**QUESTIONS ON THE MATERIAL**
[1] According to the passage on influence and manipulation, why should good people learn these influence tools? Answer in one to three sentences.
[2] In the passage on influence and manipulation, what does the speaker say determines everything?
[3] Reproduce the passage on influence and manipulation, starting with "Ultimately, influential power" and going on through "build a bomb.".

**EXERCISE PASSAGE**
┌──
Ultimately, influential power exists and everyone holds its potential. It’s up to you if you will use the tools and techniques in a positive way.
. . . . .
“Okay, I get it now. You’re not teaching manipulation, but more influence. But, don’t you think it’s dangerous for people to know how to use those techniques? I mean, they still could turn manipulative with the tools.”
“Well, I guess I’ve never been the kind of person who believed ignorance is bliss. I fall more under the ‘knowledge is power’ camp. And, you know, it’s just like anything else. A car can get you from point A to B, and it can also kill someone. The internet has expanded our culture’s knowledge and increased our connection to the world, but it’s also a place where people can learn how to cook meth or build a bomb.
“It all is determined by the intention behind the action.
“Yes, there are a lot of bad people in the world who do bad things. I know that. But, ultimately, at my core I believe that people are good. And, I think that if more of the good people learned and used these tools, then it would spread.
The bad people are already actively searching for ways to manipulate. There’s no reason why the good people should be at a disadvantage.
“Who knows, maybe someday the good people will use their influence to persuade the bad people away from a negative action. That’s my hope.”
What do you think? Is knowing the dark arts of influence a bad thing? Did this clear up any preconceived notions about influence vs manipulation etc? Is there another term or phrase that resonates with you?
└──
**RECORDED DATA**
┌──
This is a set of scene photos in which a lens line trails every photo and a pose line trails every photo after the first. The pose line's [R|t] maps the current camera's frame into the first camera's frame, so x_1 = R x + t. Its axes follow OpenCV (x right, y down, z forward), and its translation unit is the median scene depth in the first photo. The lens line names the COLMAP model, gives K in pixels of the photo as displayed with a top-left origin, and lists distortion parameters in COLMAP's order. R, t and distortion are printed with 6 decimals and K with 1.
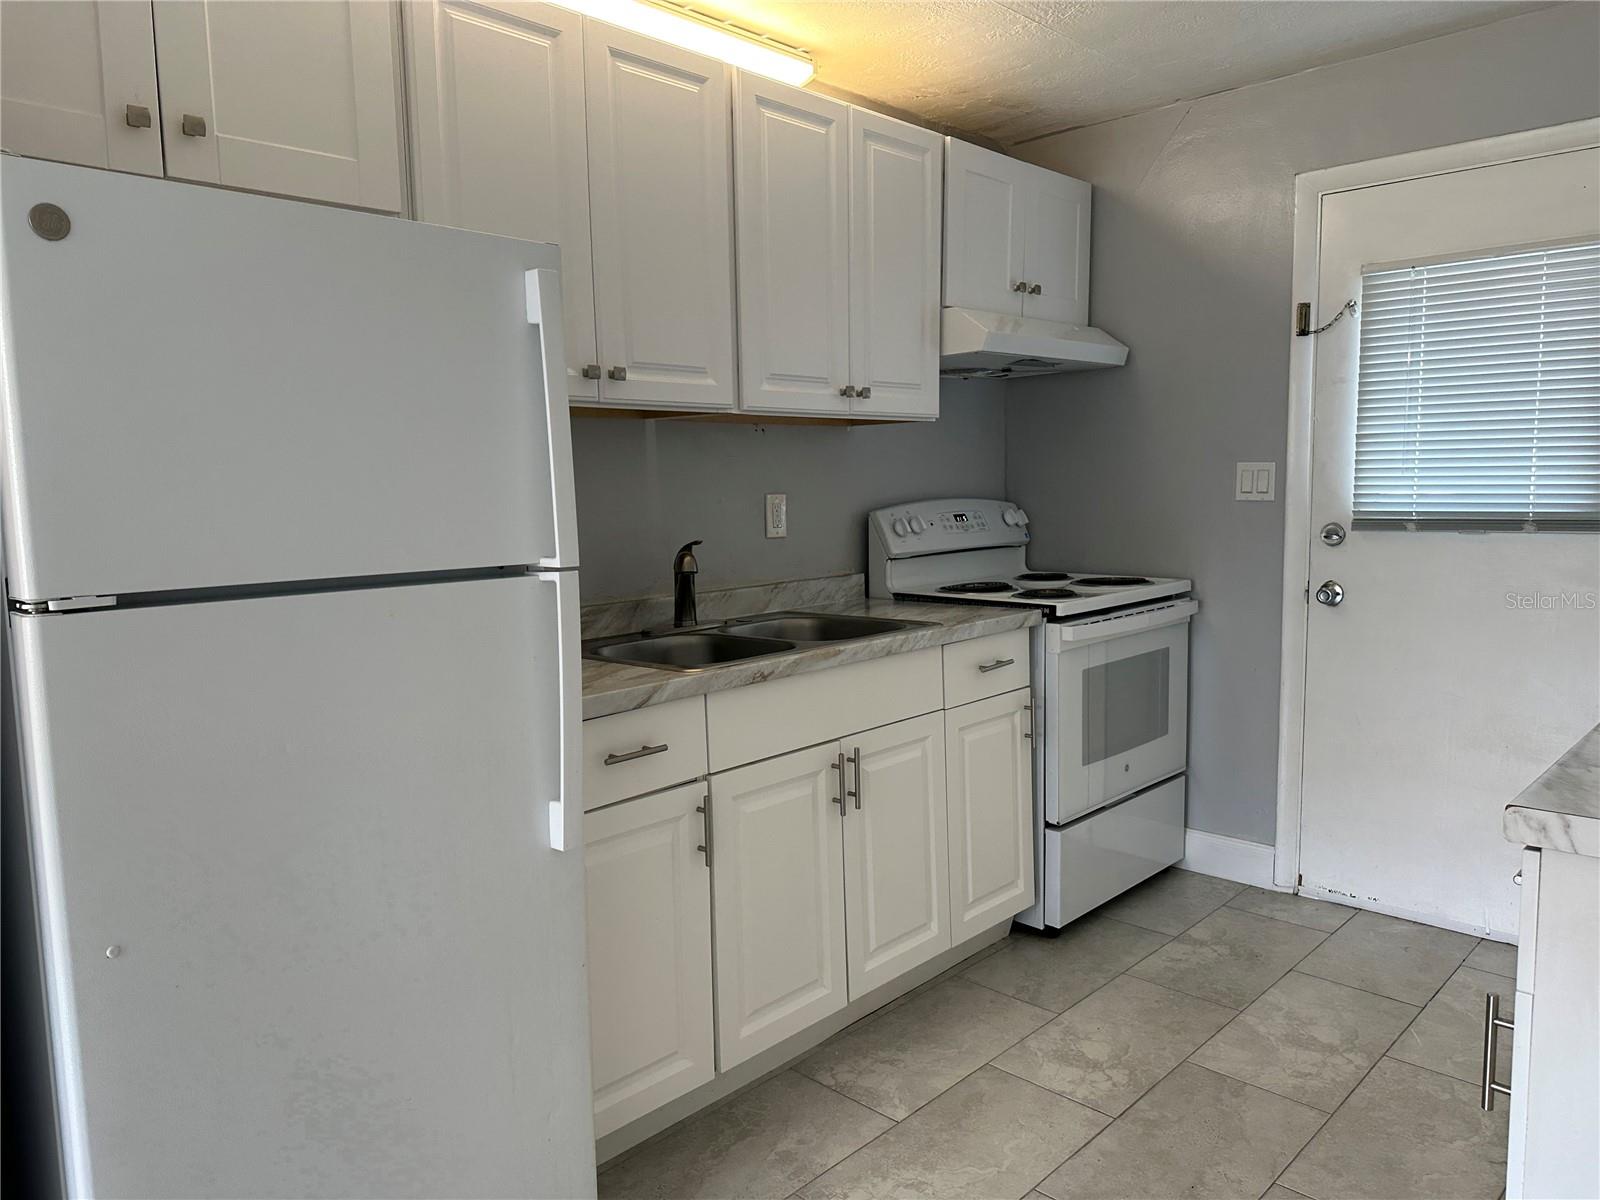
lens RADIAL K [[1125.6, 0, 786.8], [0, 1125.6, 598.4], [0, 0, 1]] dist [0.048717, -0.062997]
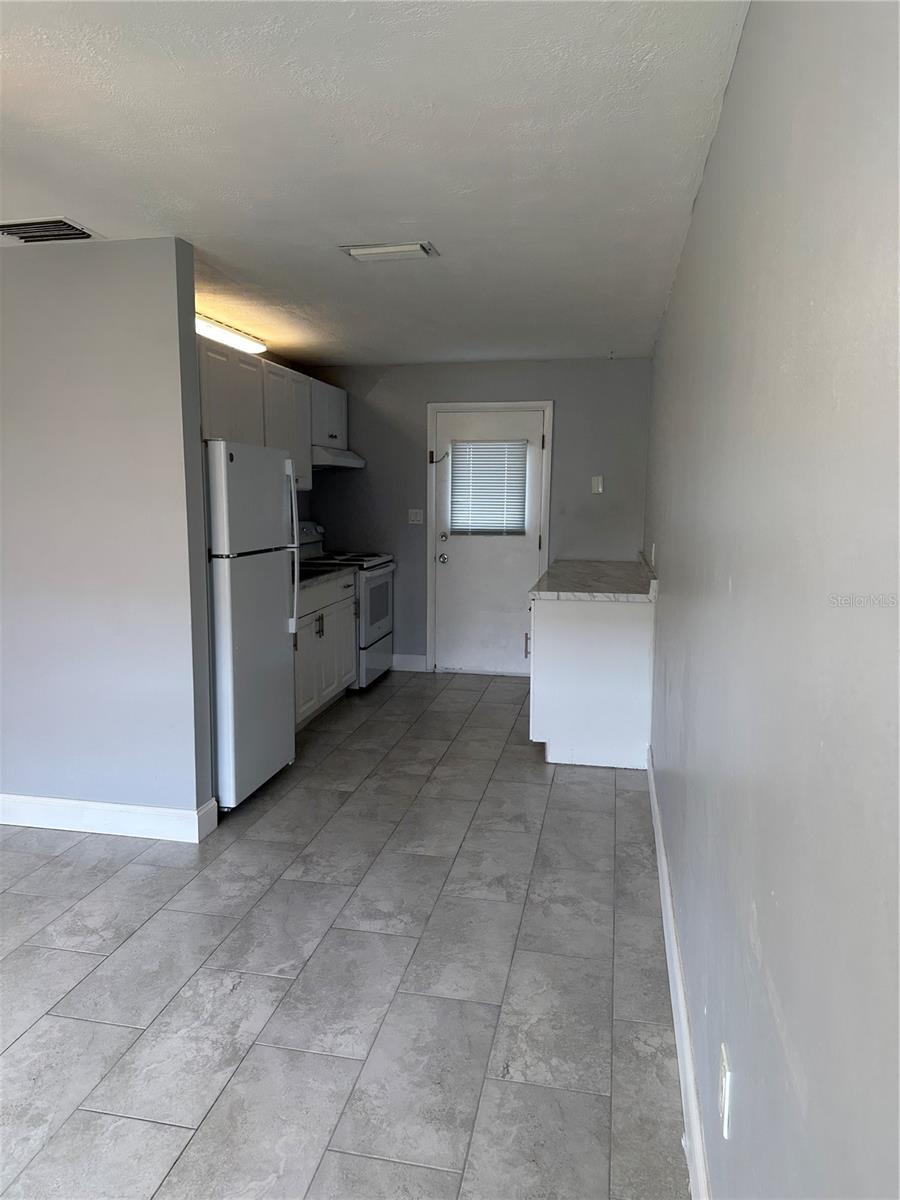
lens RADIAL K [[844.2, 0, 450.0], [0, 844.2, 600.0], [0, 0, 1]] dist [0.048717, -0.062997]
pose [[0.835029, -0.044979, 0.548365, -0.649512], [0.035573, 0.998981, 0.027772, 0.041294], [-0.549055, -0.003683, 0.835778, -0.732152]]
└──
**EXPECTED RESPONSES**
[1] Bad people are already actively searching for ways to manipulate, so there's no reason good people should be at a disadvantage. The speaker also thinks that if more good people learned and used these tools, that would spread.

[2] The intention behind the action.

[3]
Ultimately, influential power exists and everyone holds its potential. It’s up to you if you will use the tools and techniques in a positive way.
. . . . .
“Okay, I get it now. You’re not teaching manipulation, but more influence. But, don’t you think it’s dangerous for people to know how to use those techniques? I mean, they still could turn manipulative with the tools.”
“Well, I guess I’ve never been the kind of person who believed ignorance is bliss. I fall more under the ‘knowledge is power’ camp. And, you know, it’s just like anything else. A car can get you from point A to B, and it can also kill someone. The internet has expanded our culture’s knowledge and increased our connection to the world, but it’s also a place where people can learn how to cook meth or build a bomb.